N.Y. Landlord Group, Nonprofit Form Multifamily Loan Brokerage

The Rent Stabilization Association of New York, a landlord group, and Housing Partnership, a nonprofit, have jointly launched a brokerage to connect owners of small and midsize New York apartment buildings with banks and lenders.

The RSA Mortgage Brokerage will not fund loans. It has been licensed by the New York State Department of Financial Services to act as a middleman, says its chief executive officer, John McCarthy.

RSA will also arrange financing of capital improvements for occupied multifamily and mixed use buildings, including senior housing, cooperatives and affordable housing, says McCarthy.

A significant number of the city's apartment buildings are between 70 and 100 years old and need continuous repairs, says Joseph Strasburg, president of the Rent Stabilization Association, which represents 25,000 property owners in the city who collectively own nearly one million units. The city's stock of two-to-four story high multifamily buildings is largely concentrated in Brooklyn, the Bronx and Queens, he says. It consists of over 26,000 rental buildings with fewer than 20 apartments and another 13,000 buildings with 20 to 49 units, which can garner significant demand, Strasburg adds.

The joint venture was inspired by a study commissioned by the Rent Stabilization Association, McCarthy says. Its findings, based on responses from RSA counselors, showed that access to financing is more difficult for owners of older, smaller buildings, "especially one-building owners" who do not know how to navigate the banking system. Mortgage brokers are commission-driven and banks are volume-driven, he says, "so the smaller owner may not receive needed attention or priority."

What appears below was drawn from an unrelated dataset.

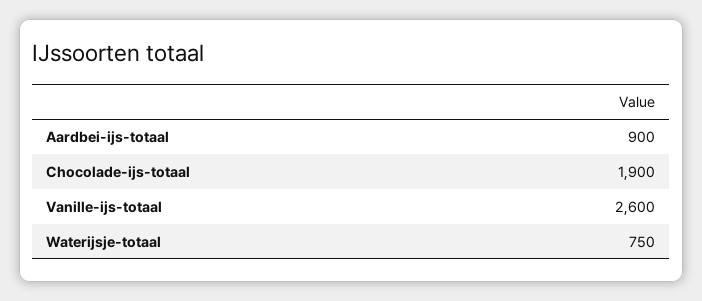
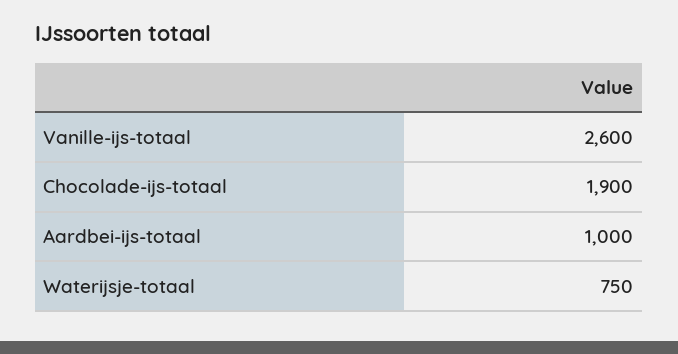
Aardbei-ijs-totaal: 900 -> 1000

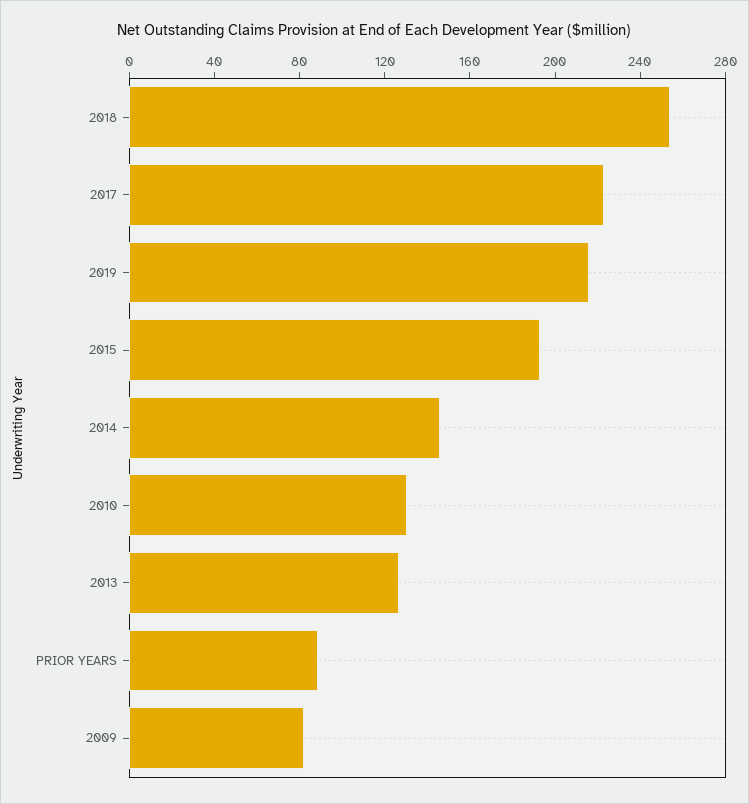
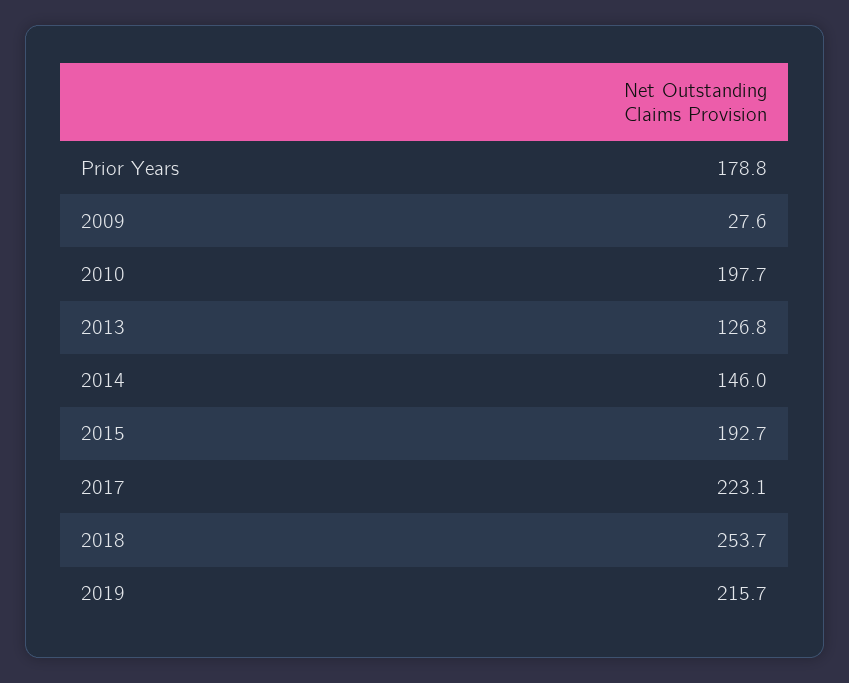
2010: 130 -> 197.7
PRIOR YEARS: 90 -> 178.8
2009: 80 -> 27.6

Plus, often it is not easy for these small business owners to acquire a commercial mortgage loan, refinance or secure other financing from banks because they do not have the needed expertise to arrange access to financing. RSA will specialize in advising owners of midtier and smaller buildings on how to apply for a loan, prepare for banks' requests for records and documents, and respond to questions that often come up. This will help speed up the loan underwriting process for banks, McCarthy says.